- _Problem description_: Format the text lines of these rows as a JSON list of strings, one string per line, with blank lines omitted and the pictures left out.

- _Exercise data_:
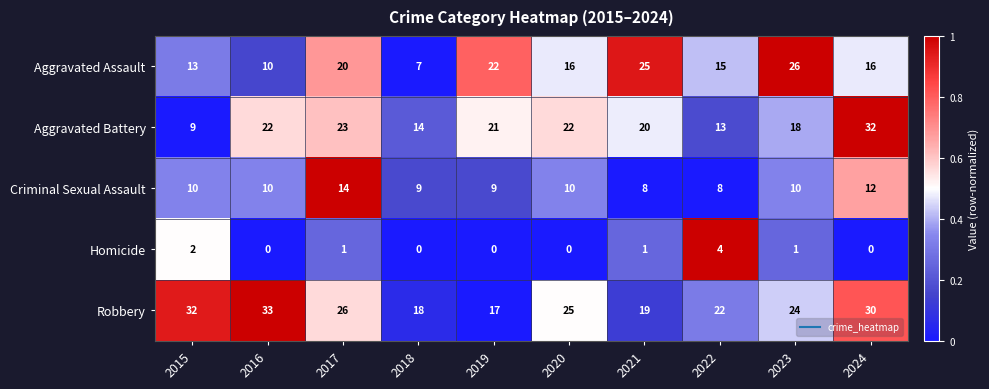

What is the total value across all series at 2018?

48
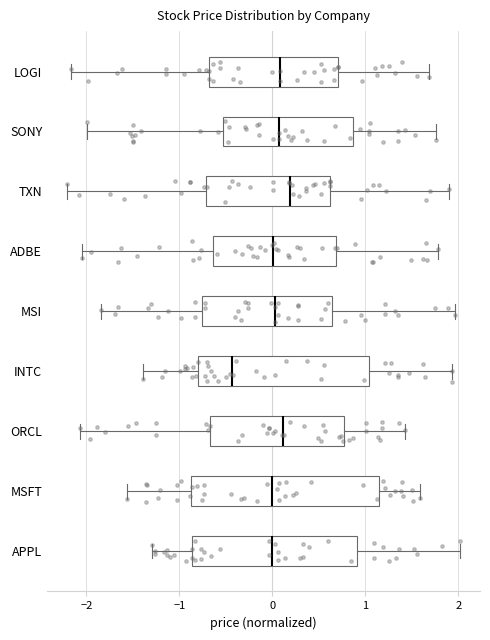

Which box has the furthest to the left median line?

INTC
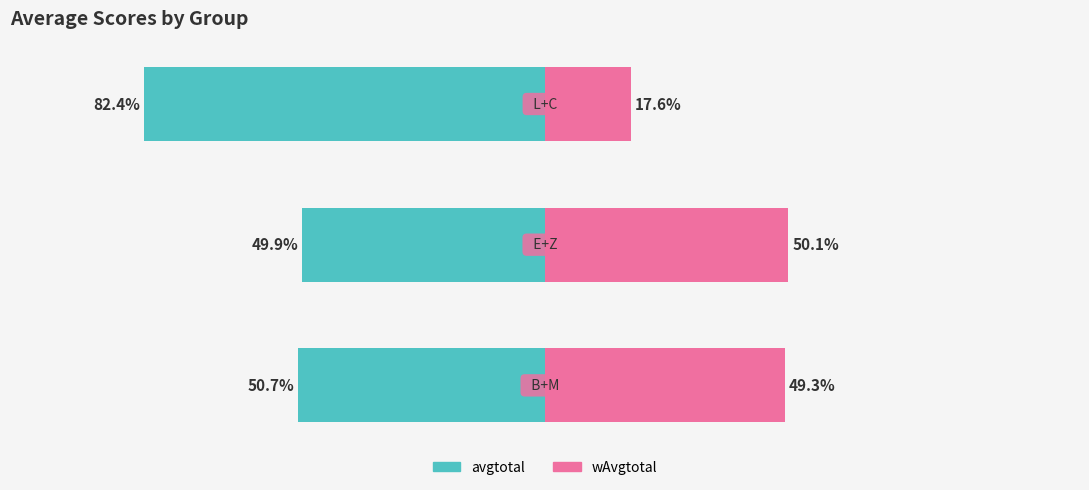

What are all the series names shown in the legend?

avgtotal, wAvgtotal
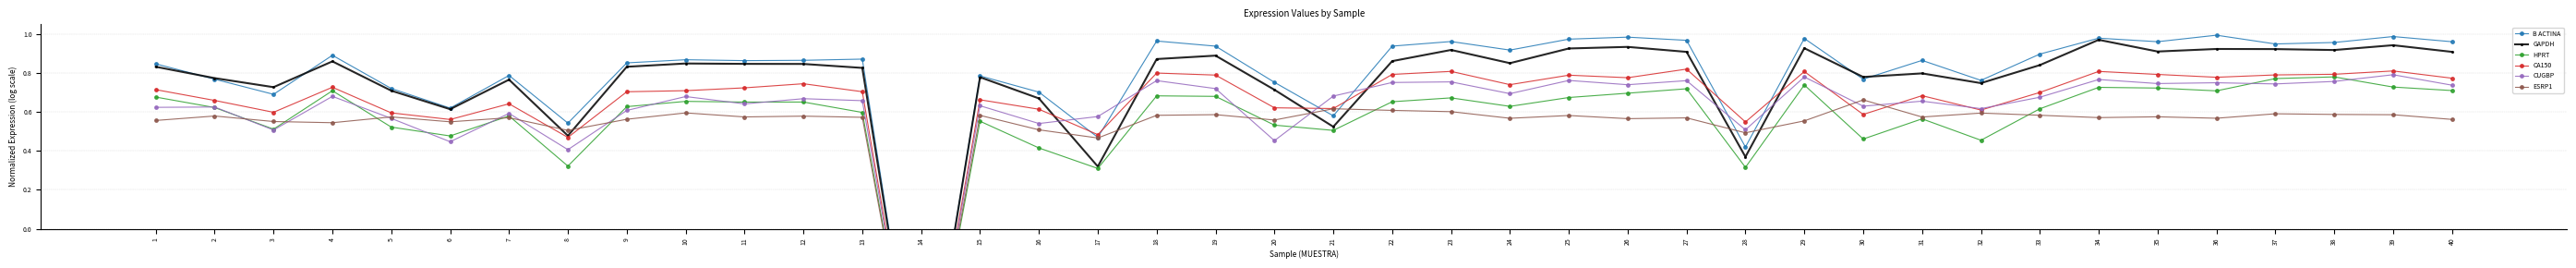

How many lines are shown in the chart?

6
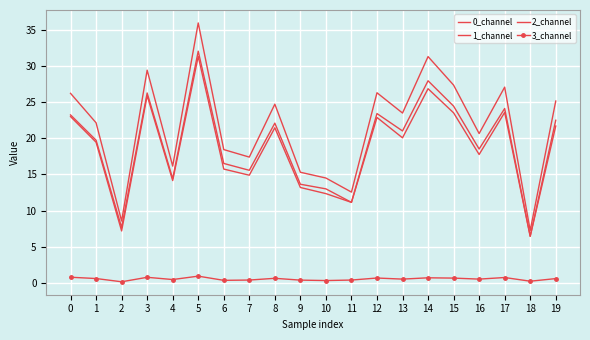

How many categories are shown in the chart?

20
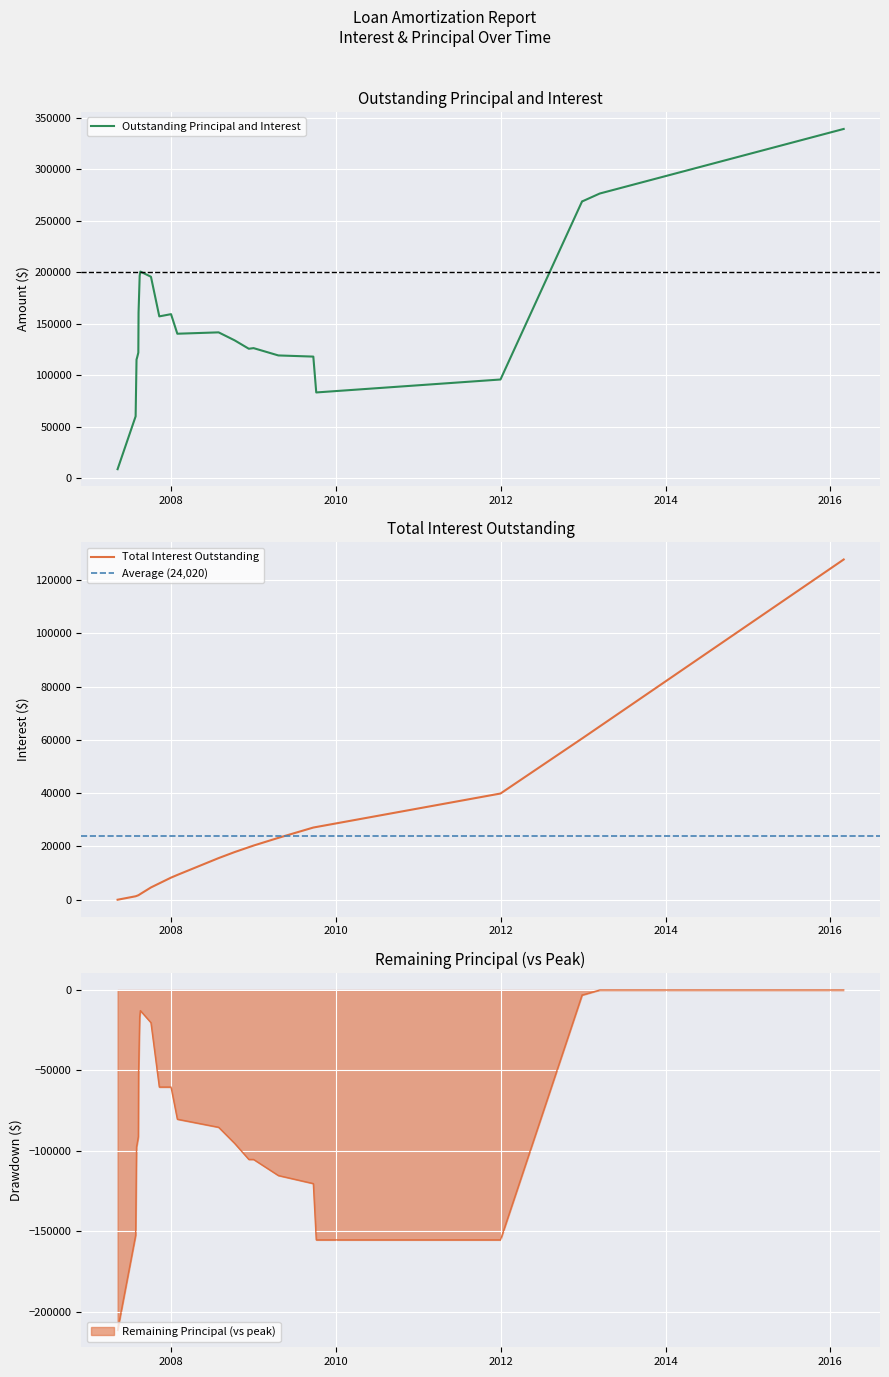

What is the lowest value of the Outstanding Principal and Interest series?

9000.0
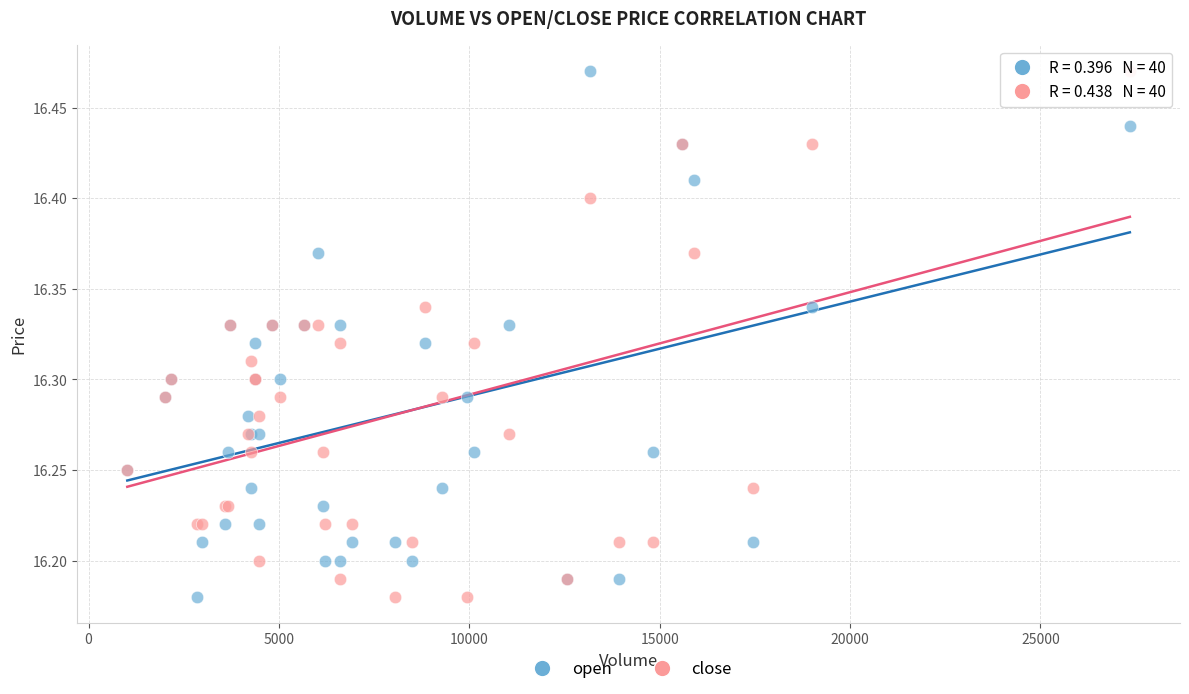

What is the X range (max minus min) for the scatter plot?

26334.0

- _Written response_:
[
  "What is the total value across all series at 2018?",
  "48",
  "Which box has the furthest to the left median line?",
  "INTC",
  "What are all the series names shown in the legend?",
  "avgtotal, wAvgtotal",
  "How many lines are shown in the chart?",
  "6",
  "How many categories are shown in the chart?",
  "20",
  "What is the lowest value of the Outstanding Principal and Interest series?",
  "9000.0",
  "What is the X range (max minus min) for the scatter plot?",
  "26334.0"
]